For me, this has certainly been the case.
Spending some time in the house where I grew up, without really noticing I got caught up again in emotional states I thought I had long left behind me. Old grudges surfaced again like old annoying acquaintances and led to all sorts of unhealthy behavior. And, what’s worse, unhealthy ways of thinking. About those close to me, but especially about myself. It seemed as if my whole concept of self, of who I am, who I want to, can, and am allowed to be, had to be renegotiated.
…the past where I’ve been living / Alive but unforgiving
And the more I became aware of this, the more I struggled with this dilemma. I didn’t want to feel the way I felt and so I became virtually obsessed with attempting to finally get rid of these destructive beliefs and behavioral patterns. I wanted to let go of all the childhood trauma and to finally forgive those I found myself to still hold a grudge against. Easier said than done. And so I started pitying myself for being so entangled in my past. Again.
But what can you actively do to finally let go of the past and move on, in a healthy way? I still don’t have an answer to this and I admit that I’m probably not even halfway there. But an idea crossed my mind that I encountered during my NLP training a couple of years ago. Which is that, by focusing on something we do NOT want, we are still focusing on this very unwanted thing – behavior, thought, whatever it might be.

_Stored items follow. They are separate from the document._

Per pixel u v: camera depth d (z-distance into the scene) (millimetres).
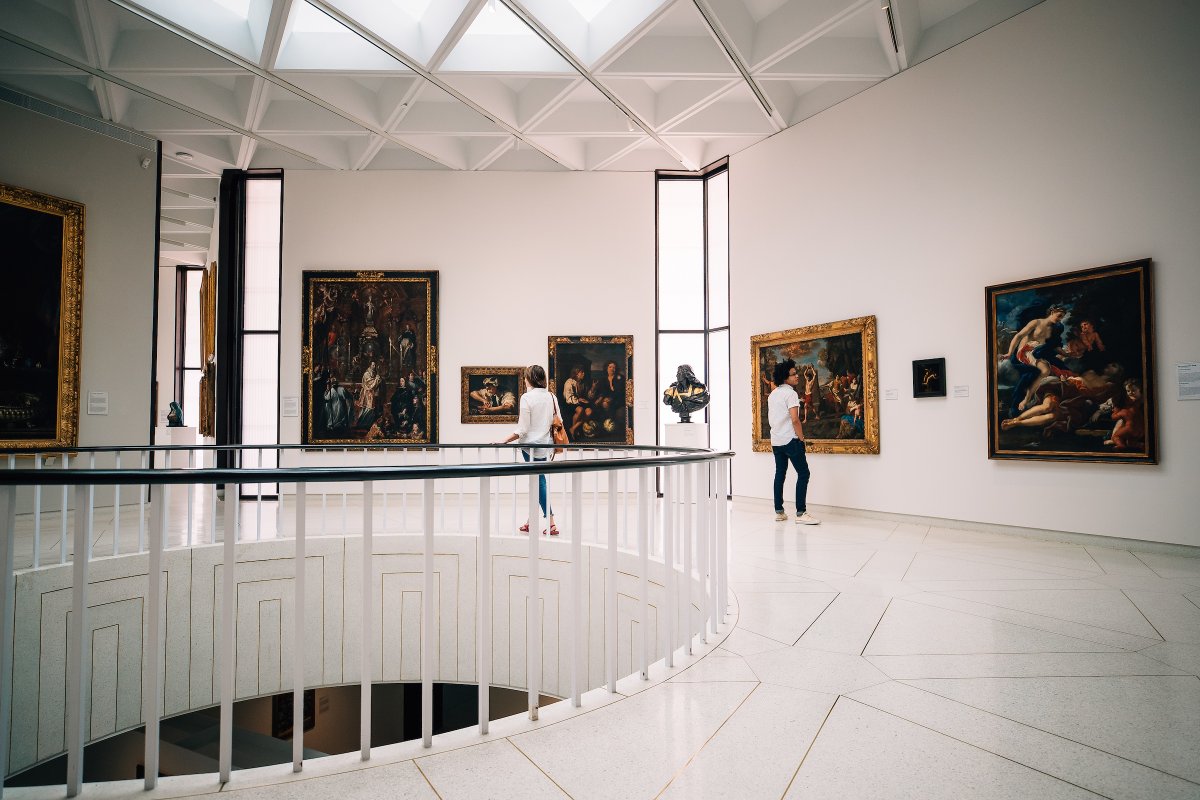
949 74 7801
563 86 8914
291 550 6426
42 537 6785
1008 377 7117
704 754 2354
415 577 6648
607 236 11867
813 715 2670
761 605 4355
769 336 9992
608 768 2264
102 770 8453
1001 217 7266
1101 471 6461
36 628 5121
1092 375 6426
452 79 8617
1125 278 6215
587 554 6219
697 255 11914
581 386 11695
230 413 11484
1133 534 6219
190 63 8000
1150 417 6031
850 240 8953
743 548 6469
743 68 8367
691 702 2803
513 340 11742
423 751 2400
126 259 9469
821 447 9250
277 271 11781
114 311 9305
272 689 6270
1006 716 2645
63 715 5254
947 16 7824
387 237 11664
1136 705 2740
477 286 11742
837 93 9133
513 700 10625
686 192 11969
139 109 9344
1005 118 7246
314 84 8672
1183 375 5891
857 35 8391
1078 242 6617
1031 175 7004
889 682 3018
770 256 10156
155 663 2193
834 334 9062
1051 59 6859
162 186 12266
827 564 5680
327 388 11391
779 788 2125
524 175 11867
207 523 7977
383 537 6629
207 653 6066
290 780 2201
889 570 5434
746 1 7762
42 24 7359
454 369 11656
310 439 11328
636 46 8383
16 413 8258
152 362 9727
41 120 8594
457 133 10078
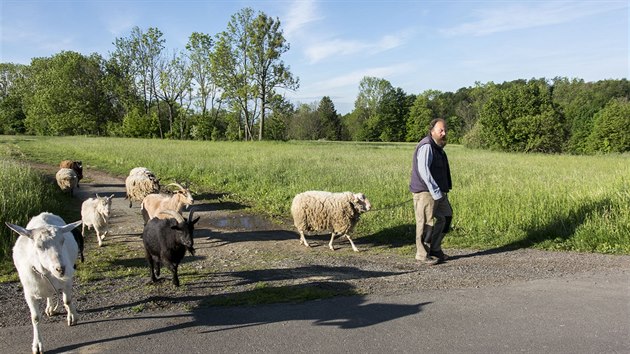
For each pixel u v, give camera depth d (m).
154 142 46.81
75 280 7.27
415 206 8.62
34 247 4.90
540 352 4.58
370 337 5.03
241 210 14.31
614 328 5.07
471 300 6.09
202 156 28.03
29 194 11.82
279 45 59.28
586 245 9.07
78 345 4.94
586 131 57.41
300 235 11.30
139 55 69.06
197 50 66.50
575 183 13.20
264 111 62.53
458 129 87.56
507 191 12.37
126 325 5.46
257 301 6.21
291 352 4.71
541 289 6.46
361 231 11.35
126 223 12.29
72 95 69.56
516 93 45.75
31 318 5.32
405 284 6.91
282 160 25.20
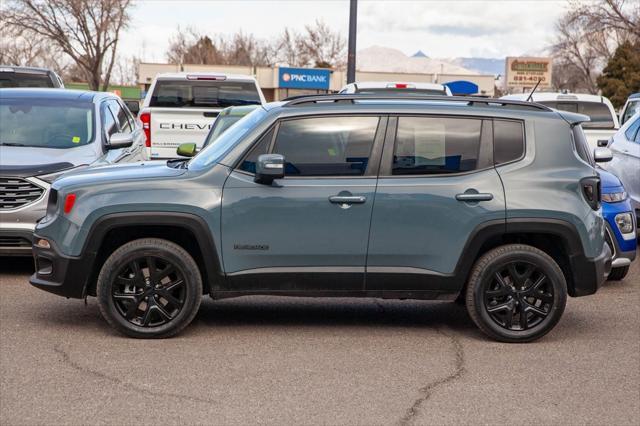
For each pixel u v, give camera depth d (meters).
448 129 7.41
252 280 7.28
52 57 63.56
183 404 5.72
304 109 7.38
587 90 77.44
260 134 7.32
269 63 83.88
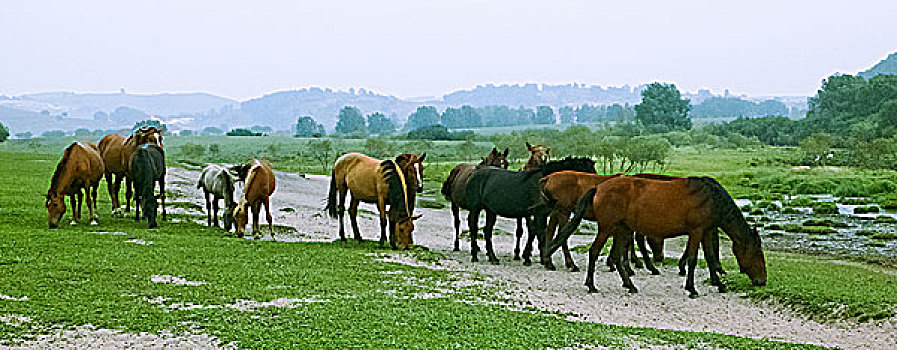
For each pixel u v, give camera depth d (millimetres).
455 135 177500
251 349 8414
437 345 8828
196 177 43062
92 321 9156
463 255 18500
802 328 11617
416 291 12445
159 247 15273
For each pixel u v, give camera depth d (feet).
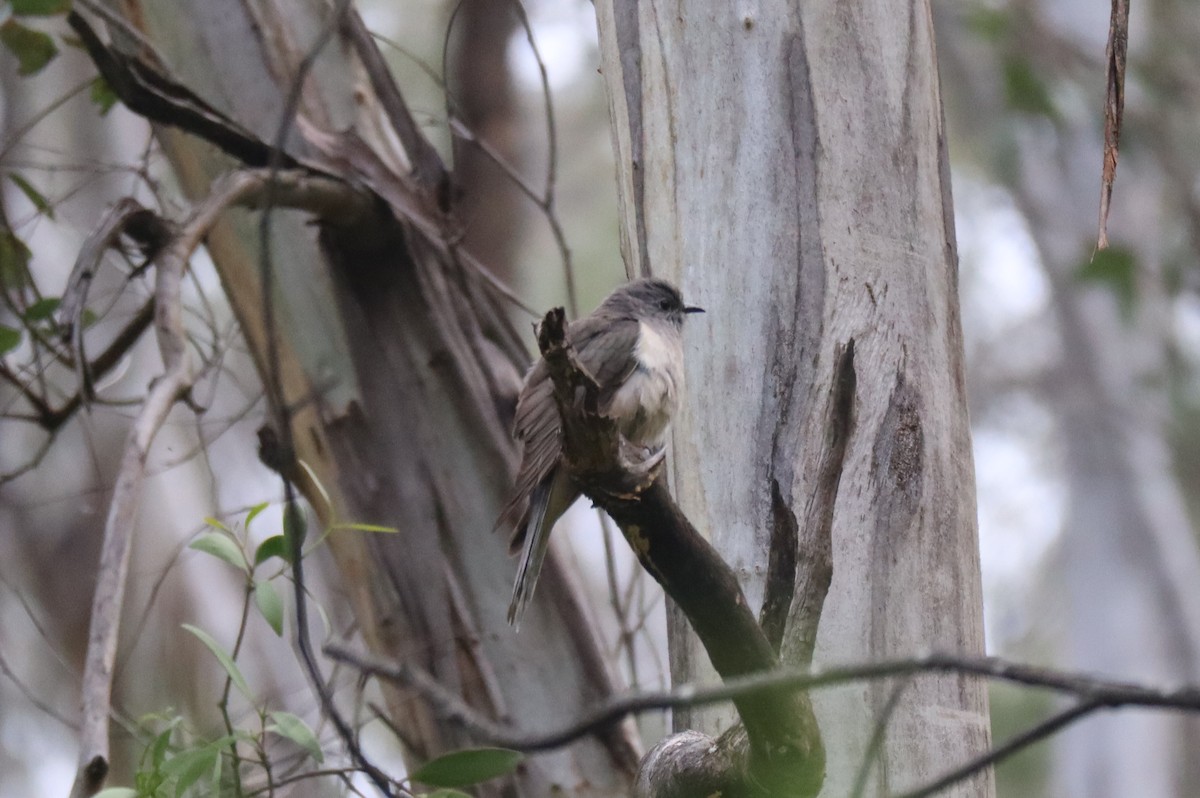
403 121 35.60
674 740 20.93
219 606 50.62
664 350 25.95
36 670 57.06
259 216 34.32
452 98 41.98
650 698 13.55
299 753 28.99
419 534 33.81
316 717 32.96
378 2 69.00
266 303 18.12
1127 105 70.13
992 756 13.32
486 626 33.55
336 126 35.17
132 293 47.24
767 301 24.40
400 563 33.81
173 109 30.66
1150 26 71.77
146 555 49.52
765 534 23.29
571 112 74.79
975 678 22.98
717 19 25.93
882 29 25.73
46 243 49.60
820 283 24.30
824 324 24.06
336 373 34.12
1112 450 75.36
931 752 22.25
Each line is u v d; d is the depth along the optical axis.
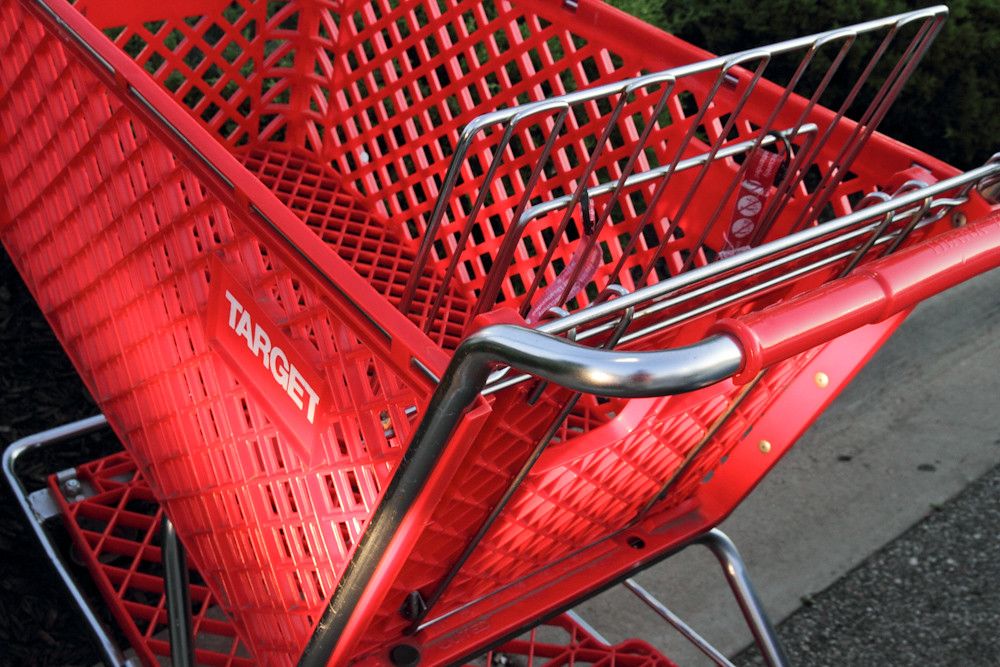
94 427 2.53
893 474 3.44
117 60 1.55
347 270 1.21
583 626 2.61
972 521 3.29
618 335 1.29
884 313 1.20
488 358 1.03
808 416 1.88
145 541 2.60
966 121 4.62
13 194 2.20
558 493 1.66
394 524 1.25
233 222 1.42
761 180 1.71
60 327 2.25
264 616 1.79
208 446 1.71
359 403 1.28
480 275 2.84
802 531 3.19
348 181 3.14
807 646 2.84
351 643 1.46
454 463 1.17
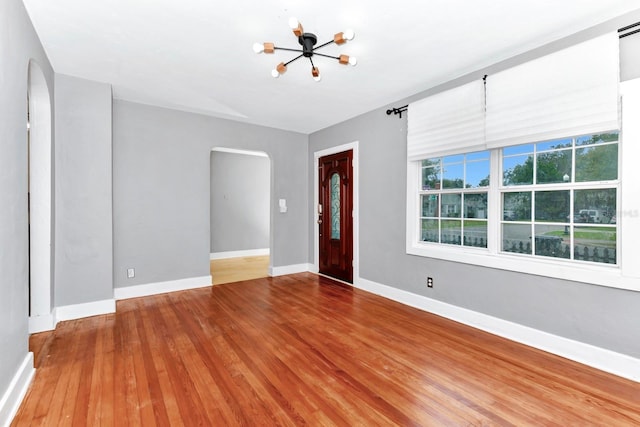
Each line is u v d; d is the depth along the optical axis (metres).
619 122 2.06
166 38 2.38
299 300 3.76
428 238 3.53
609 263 2.21
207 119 4.40
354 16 2.09
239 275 5.16
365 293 4.07
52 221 2.89
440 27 2.22
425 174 3.55
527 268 2.53
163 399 1.83
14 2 1.81
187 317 3.18
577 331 2.28
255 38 2.38
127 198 3.82
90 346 2.51
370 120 4.12
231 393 1.89
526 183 2.67
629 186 2.02
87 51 2.58
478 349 2.47
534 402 1.81
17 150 1.88
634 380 2.02
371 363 2.25
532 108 2.46
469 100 2.91
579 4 1.96
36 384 1.97
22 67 1.96
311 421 1.65
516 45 2.48
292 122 4.74
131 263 3.86
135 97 3.69
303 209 5.45
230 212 7.07
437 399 1.84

And by focusing on it we fuel it with even more energy and attention, making it almost impossible to let go of this issue. The well-known idea that energy flows where attention goes.
…change this way of living
Clearly the attempt to consciously let go did not work. And so, when someone close to me suggested to try something new, make an experiment, I decided to give it a try. There wasn’t much else I could do anyway.
And I came to think that, maybe, it’s not so much about letting go, but rather about letting be. About embracing what is and what has been, and accepting that our past is a part of us. And about reminding ourselves that we are still free to choose anew, each day, in which direction we want to go and which thoughts and ideas we want to cultivate.
At least this is what I am doing now. And what this song by the Avett Brothers keeps reminding me of: that we aren’t captives of our past and that we are free to decide to move on however we like.
And so far it has been working for me. Interestingly, since I accepted these old emotional states and beliefs to be a part of me, they seem to have faded a bit and lost some power.
And so I feel ready to welcome the new year – a year where I will be able to choose, each day, who I want to be and in which direction I want to proceed.
Souls like the wings
Spreading out, away from bad memories
Make us capable of taking off and landing
Alive with understanding.
May it be a year full of new beginnings and happiness for all of us.